There is no doubt that the Coronavirus has driven a hole straight through the heart of the Aviation and Travel industry. Many airlines are now cutting staff or closing bases as a result of financial difficulty.
With new travel restrictions in place for the US, United plans to scale back the number of flights in August to approximately 25,000. The Coronavirus is currently bearing down on the US with daily infections reaching new highs.
So, what are the plans?
The airline plans to fly at a capacity of 35% compared to August last year. However, scaling back on flights is not going to help save the airline. United has announced that it plans to send furlough notifications to many of its staff. These notifications are required under the federal Worker Adjustment and Retraining Notification Act (WARN Act). As many as 2,500 pilots and over 8,000 flight attendants are expected to receive such notifications.
Under the CARES Act, the airline is unable to release staff until the employment protections have ended on 30th September. This was a condition of receiving government financial aid earlier in the year.
Emergency measures have been put in place to reduce cash expenditure.
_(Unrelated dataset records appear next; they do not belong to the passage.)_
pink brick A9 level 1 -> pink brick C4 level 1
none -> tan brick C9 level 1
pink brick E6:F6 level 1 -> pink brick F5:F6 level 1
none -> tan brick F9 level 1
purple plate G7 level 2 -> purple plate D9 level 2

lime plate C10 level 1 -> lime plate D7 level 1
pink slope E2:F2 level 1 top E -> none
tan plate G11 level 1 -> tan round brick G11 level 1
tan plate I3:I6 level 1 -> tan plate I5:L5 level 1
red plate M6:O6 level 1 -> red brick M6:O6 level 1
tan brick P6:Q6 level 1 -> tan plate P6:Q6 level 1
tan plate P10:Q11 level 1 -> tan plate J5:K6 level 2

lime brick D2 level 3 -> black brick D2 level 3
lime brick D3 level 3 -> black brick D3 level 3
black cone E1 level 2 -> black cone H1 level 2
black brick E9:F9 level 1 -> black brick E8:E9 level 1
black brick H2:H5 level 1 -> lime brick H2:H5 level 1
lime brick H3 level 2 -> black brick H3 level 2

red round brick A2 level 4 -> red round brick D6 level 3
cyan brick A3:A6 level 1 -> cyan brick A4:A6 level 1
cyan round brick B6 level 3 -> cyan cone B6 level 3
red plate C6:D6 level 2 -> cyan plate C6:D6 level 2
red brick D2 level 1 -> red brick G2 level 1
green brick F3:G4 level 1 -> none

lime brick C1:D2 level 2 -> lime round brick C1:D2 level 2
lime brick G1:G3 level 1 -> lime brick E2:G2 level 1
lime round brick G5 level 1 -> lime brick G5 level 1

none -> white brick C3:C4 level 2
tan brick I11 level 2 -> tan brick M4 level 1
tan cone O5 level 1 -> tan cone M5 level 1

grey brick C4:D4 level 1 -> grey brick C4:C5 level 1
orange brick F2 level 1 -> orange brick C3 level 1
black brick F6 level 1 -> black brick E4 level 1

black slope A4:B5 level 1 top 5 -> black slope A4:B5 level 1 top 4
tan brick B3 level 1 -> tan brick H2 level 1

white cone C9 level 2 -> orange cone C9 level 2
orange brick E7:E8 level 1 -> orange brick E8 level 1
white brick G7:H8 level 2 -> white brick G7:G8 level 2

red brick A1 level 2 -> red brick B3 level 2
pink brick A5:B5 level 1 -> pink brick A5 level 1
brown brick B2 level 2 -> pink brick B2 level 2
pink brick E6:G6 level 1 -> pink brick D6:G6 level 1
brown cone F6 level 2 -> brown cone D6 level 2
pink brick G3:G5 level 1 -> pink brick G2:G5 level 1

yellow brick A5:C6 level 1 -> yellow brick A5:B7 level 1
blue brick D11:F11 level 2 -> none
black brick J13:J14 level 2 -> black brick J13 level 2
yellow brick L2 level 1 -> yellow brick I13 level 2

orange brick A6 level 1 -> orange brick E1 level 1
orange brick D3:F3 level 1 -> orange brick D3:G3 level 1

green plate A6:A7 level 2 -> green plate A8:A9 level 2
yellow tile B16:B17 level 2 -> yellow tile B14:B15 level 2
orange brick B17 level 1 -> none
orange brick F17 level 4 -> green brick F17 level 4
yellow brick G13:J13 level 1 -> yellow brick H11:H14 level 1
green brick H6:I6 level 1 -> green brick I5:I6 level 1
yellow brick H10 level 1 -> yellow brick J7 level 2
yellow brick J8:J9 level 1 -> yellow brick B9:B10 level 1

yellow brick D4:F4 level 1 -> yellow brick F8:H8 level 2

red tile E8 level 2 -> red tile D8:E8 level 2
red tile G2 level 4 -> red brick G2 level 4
This includes voluntary leave and early retirement programs. Although this would reduce the number of outgoing finances, even if the majority of staff took voluntary leave, it would still leave the airline far from their required target.
Both pilot and flight attendant unions have requested that the US government extends the furlough scheme. However, they have not succeeded as of yet.
Due to the current state of affairs, it seems that United could be in trouble for some time. Analysts have predicted it could take until summer 2021 to mimic a similar performance of summer 2019.